(Quiz items based on charts)

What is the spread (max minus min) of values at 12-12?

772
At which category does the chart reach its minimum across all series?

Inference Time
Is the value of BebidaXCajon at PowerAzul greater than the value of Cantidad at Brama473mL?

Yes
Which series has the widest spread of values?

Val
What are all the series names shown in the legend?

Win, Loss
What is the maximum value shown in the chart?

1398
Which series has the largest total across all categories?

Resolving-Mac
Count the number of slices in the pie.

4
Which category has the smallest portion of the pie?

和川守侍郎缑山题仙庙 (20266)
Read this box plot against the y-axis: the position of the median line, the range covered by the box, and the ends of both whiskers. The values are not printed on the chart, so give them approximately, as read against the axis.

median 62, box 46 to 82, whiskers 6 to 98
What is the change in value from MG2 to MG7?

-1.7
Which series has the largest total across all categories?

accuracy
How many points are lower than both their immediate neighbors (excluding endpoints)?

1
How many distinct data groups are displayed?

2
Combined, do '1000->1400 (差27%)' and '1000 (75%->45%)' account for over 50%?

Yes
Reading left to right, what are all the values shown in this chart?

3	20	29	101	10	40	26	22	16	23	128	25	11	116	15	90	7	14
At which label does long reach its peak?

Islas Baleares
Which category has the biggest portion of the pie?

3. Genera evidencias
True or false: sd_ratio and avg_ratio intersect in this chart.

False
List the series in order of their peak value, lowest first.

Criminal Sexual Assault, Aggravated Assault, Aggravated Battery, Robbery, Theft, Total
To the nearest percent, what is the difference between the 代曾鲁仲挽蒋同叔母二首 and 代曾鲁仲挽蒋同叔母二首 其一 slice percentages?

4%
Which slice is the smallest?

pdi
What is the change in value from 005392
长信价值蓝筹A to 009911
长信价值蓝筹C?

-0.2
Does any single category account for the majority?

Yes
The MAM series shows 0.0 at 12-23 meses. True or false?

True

◆ Task: Write out every line above word for word, in the same order.

◆ Expected answer:
What is the spread (max minus min) of values at 12-12?

772
At which category does the chart reach its minimum across all series?

Inference Time
Is the value of BebidaXCajon at PowerAzul greater than the value of Cantidad at Brama473mL?

Yes
Which series has the widest spread of values?

Val
What are all the series names shown in the legend?

Win, Loss
What is the maximum value shown in the chart?

1398
Which series has the largest total across all categories?

Resolving-Mac
Count the number of slices in the pie.

4
Which category has the smallest portion of the pie?

和川守侍郎缑山题仙庙 (20266)
Read this box plot against the y-axis: the position of the median line, the range covered by the box, and the ends of both whiskers. The values are not printed on the chart, so give them approximately, as read against the axis.

median 62, box 46 to 82, whiskers 6 to 98
What is the change in value from MG2 to MG7?

-1.7
Which series has the largest total across all categories?

accuracy
How many points are lower than both their immediate neighbors (excluding endpoints)?

1
How many distinct data groups are displayed?

2
Combined, do '1000->1400 (差27%)' and '1000 (75%->45%)' account for over 50%?

Yes
Reading left to right, what are all the values shown in this chart?

3	20	29	101	10	40	26	22	16	23	128	25	11	116	15	90	7	14
At which label does long reach its peak?

Islas Baleares
Which category has the biggest portion of the pie?

3. Genera evidencias
True or false: sd_ratio and avg_ratio intersect in this chart.

False
List the series in order of their peak value, lowest first.

Criminal Sexual Assault, Aggravated Assault, Aggravated Battery, Robbery, Theft, Total
To the nearest percent, what is the difference between the 代曾鲁仲挽蒋同叔母二首 and 代曾鲁仲挽蒋同叔母二首 其一 slice percentages?

4%
Which slice is the smallest?

pdi
What is the change in value from 005392
长信价值蓝筹A to 009911
长信价值蓝筹C?

-0.2
Does any single category account for the majority?

Yes
The MAM series shows 0.0 at 12-23 meses. True or false?

True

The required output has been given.